作業指示:
以下の記録のうち、「How many distinct data groups are displayed?」を含む行から記録の末尾までを、一字一句そのまま複製してください。画像は省くこと。

(チャート理解データ)

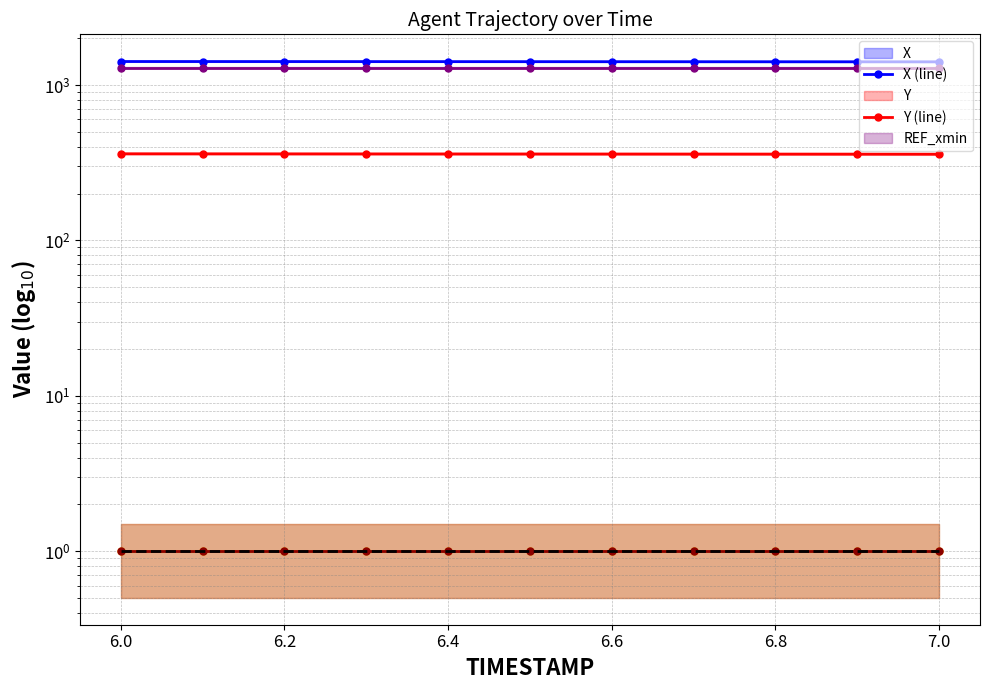

True or false: AUGMENT_TYPE (line) has more than 2 points higher than both neighbors.

False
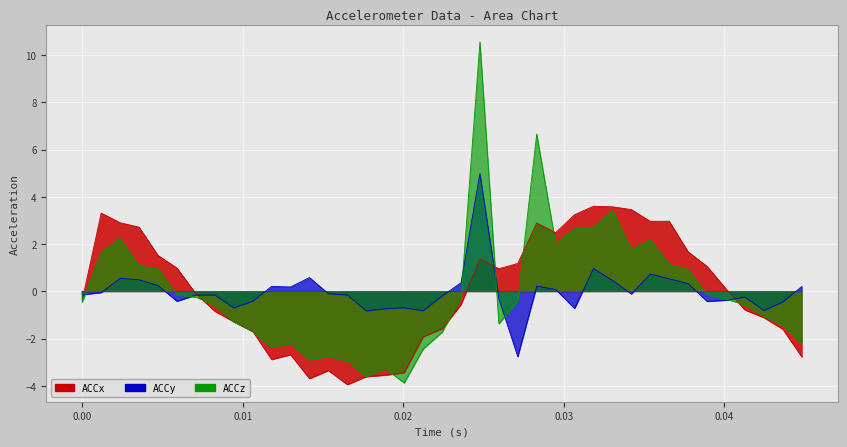

True or false: ACCz has more than 1 interior local peaks.

True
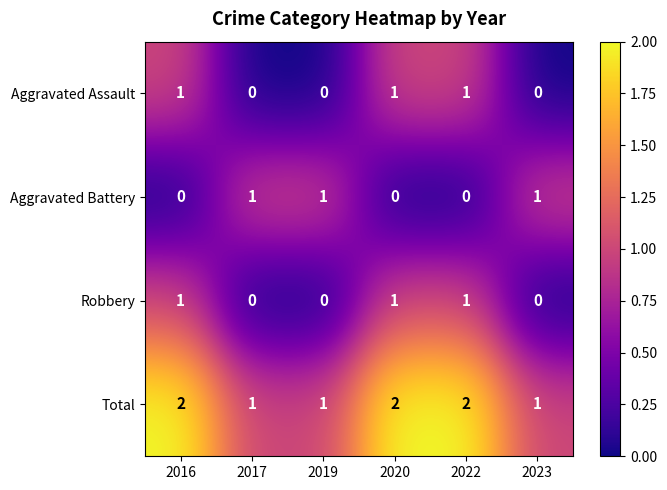

How many distinct data groups are displayed?

4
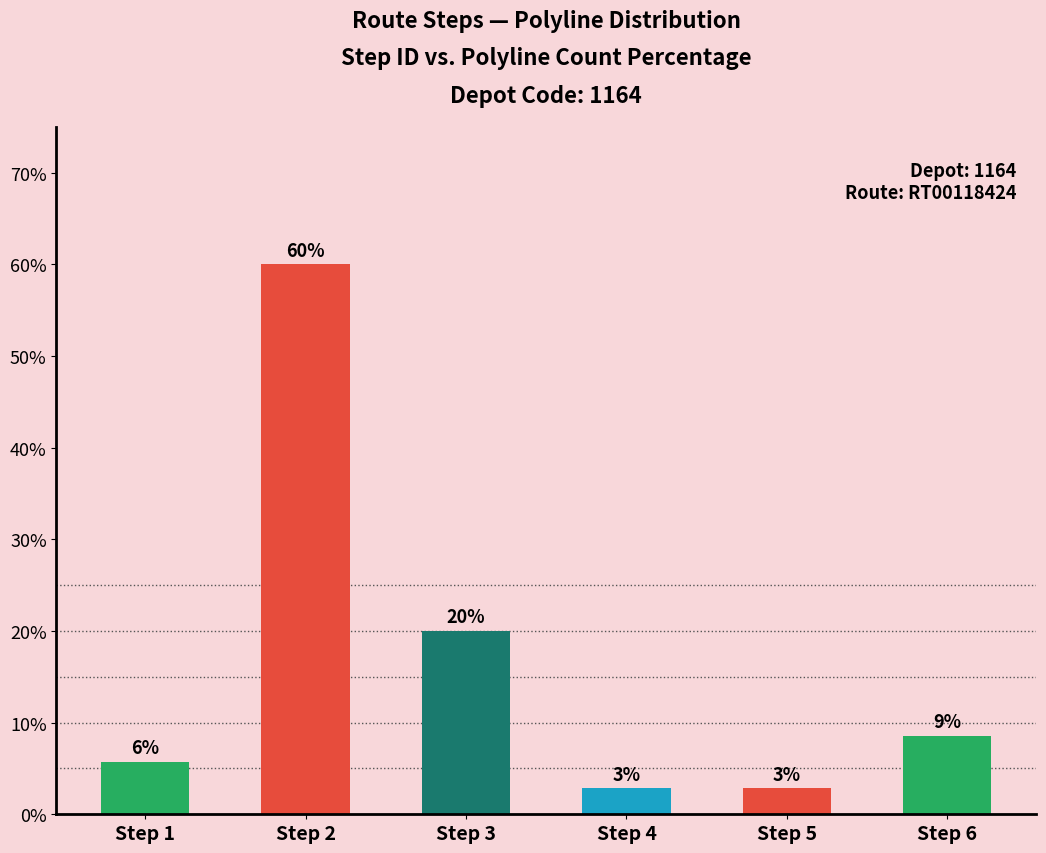

Does the chart contain stacked bars?

No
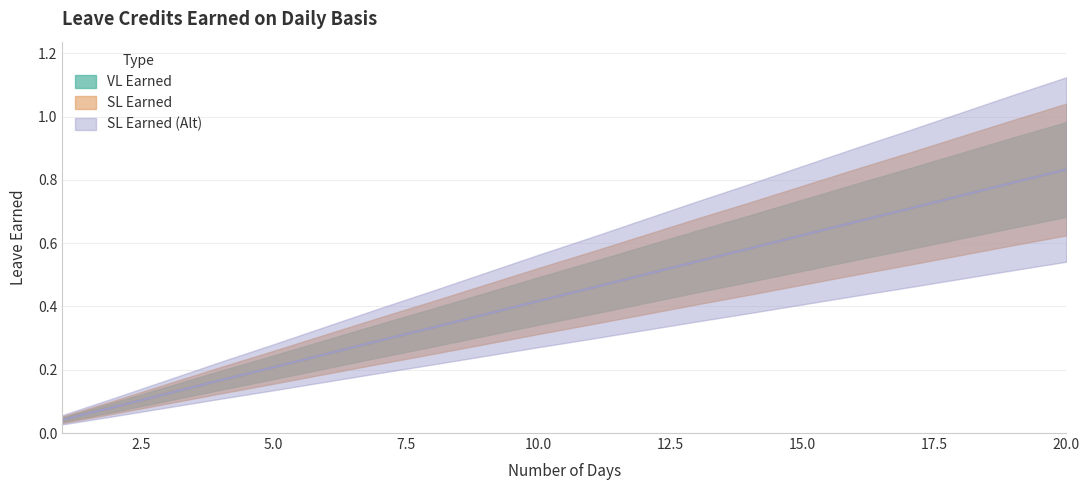

Between 17 and 20, which series saw the biggest shift?

VL Earned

作業の解答:
How many distinct data groups are displayed?

4

Does the chart contain stacked bars?

No

Between 17 and 20, which series saw the biggest shift?

VL Earned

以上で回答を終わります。